De même, on doit associer le financement et le contrôle global de cette agitation au chef spirituel tibétain, le Dalaï Lama, et du fait de l’étroite coopération de celui-ci avec les États-Unis depuis plus de 50 ans, à la Central Intelligence Agency (CIA).
Etant donnée la profonde implication de la CIA dans le Free Tibet Movement et le financement de Radio Free Asia à l’information douteuse, il semble peu probable qu’une révolte puisse avoir été organisée ou s’être produite sans que le National Clandestine Service (anciennement connu sous le nom de Direction des Opérations), qui se trouve au siège de la CIA, à Langley, en ait été informé ou ait donné son accord.
Chroniqueur respecté et ancien haut fonctionnaire du renseignement indien, B Raman, a indiqué le 21 mars que « sur la base des preuves disponibles, il est possible d’affirmer avec un taux de certitude raisonnable » que le premier soulèvement de Lhassa, le 14 mars « a été pré-planifié et bien orchestré ».
Y a-t-il une base factuelle à l’hypothèse que les principaux bénéficiaires de la mort et la destruction radicale du Tibet sont à Washington ? L’histoire en suggère la possibilité.
La CIA procède à des actions secrètes à grande échelle contre la Chine communiste au Tibet depuis 1956. Cela a conduit en 1959 à un soulèvement qui a produit un désastre sanglant, des dizaines de milliers de morts Tibétains, et la fuite par les cols himalayens du Dalaï Lama et d’environ 100 000 fidèles vers l’Inde et le Népal.
La CIA avait établi un camp d’entraînement militaire secret pour les combattants de la résistance du Dalaï Lama au camp de Hale, près de Leadville, dans le Colorado, aux États-Unis.

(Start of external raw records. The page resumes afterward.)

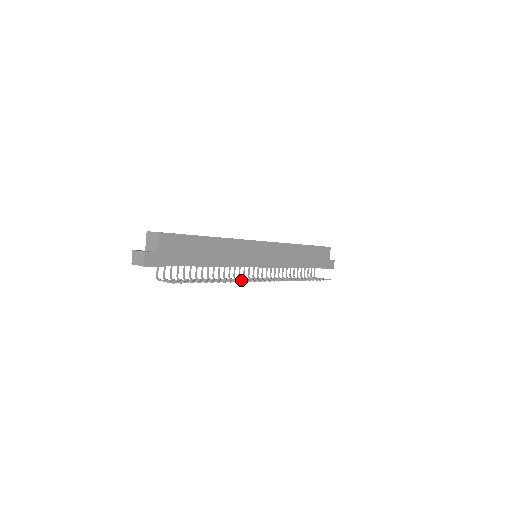
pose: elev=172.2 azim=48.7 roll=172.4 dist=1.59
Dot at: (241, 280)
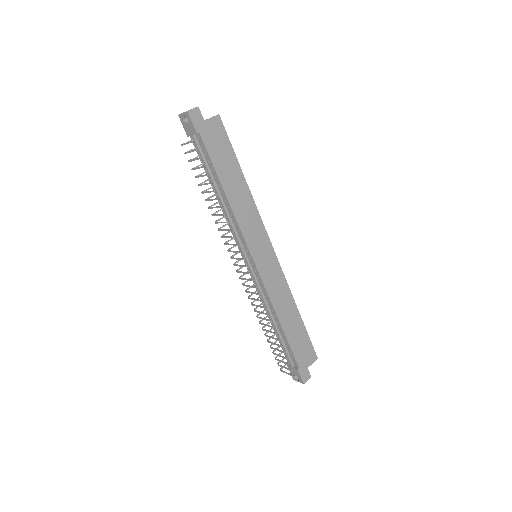
Dot at: (231, 236)
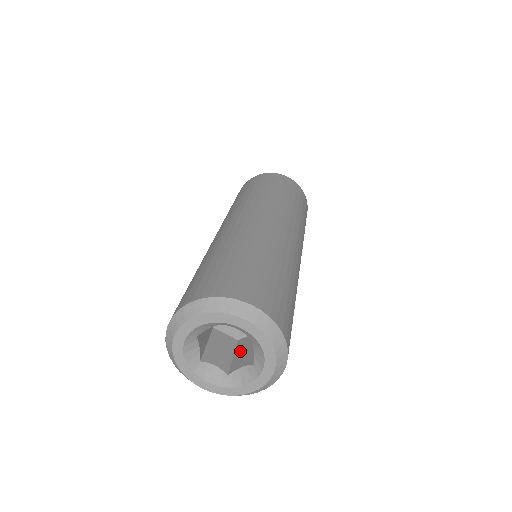
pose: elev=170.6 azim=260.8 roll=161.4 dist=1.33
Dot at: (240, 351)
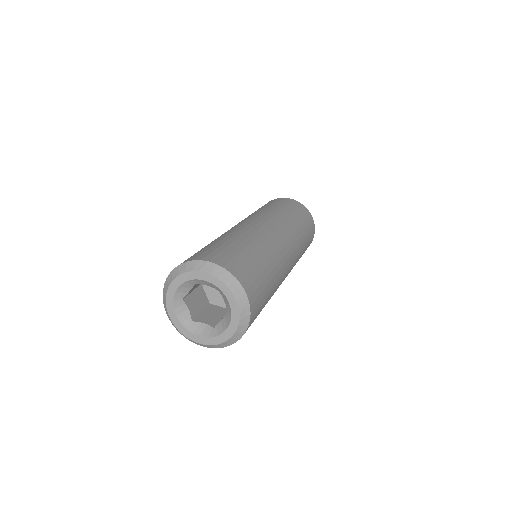
Dot at: occluded
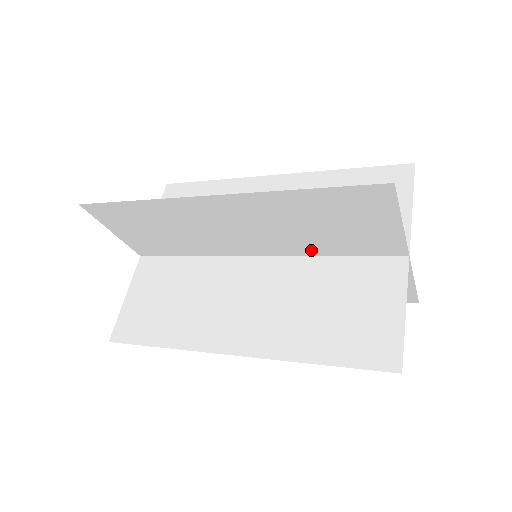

Les guérilleros tibétains y ont été formés et équipés par la CIA pour la guérilla et les opérations de sabotage contre les communistes chinois.
Les guérilleros entraînés aux Etats-Unis ont régulièrement effectué des raids au Tibet, lors d’opérations dirigées par des mercenaires sous contrat de la CIA, et appuyés par des avions de la CIA. Le programme de formation initiale prit fin en décembre 1961, bien que le camp du Colorado semble être resté ouvert au moins jusqu’en 1966.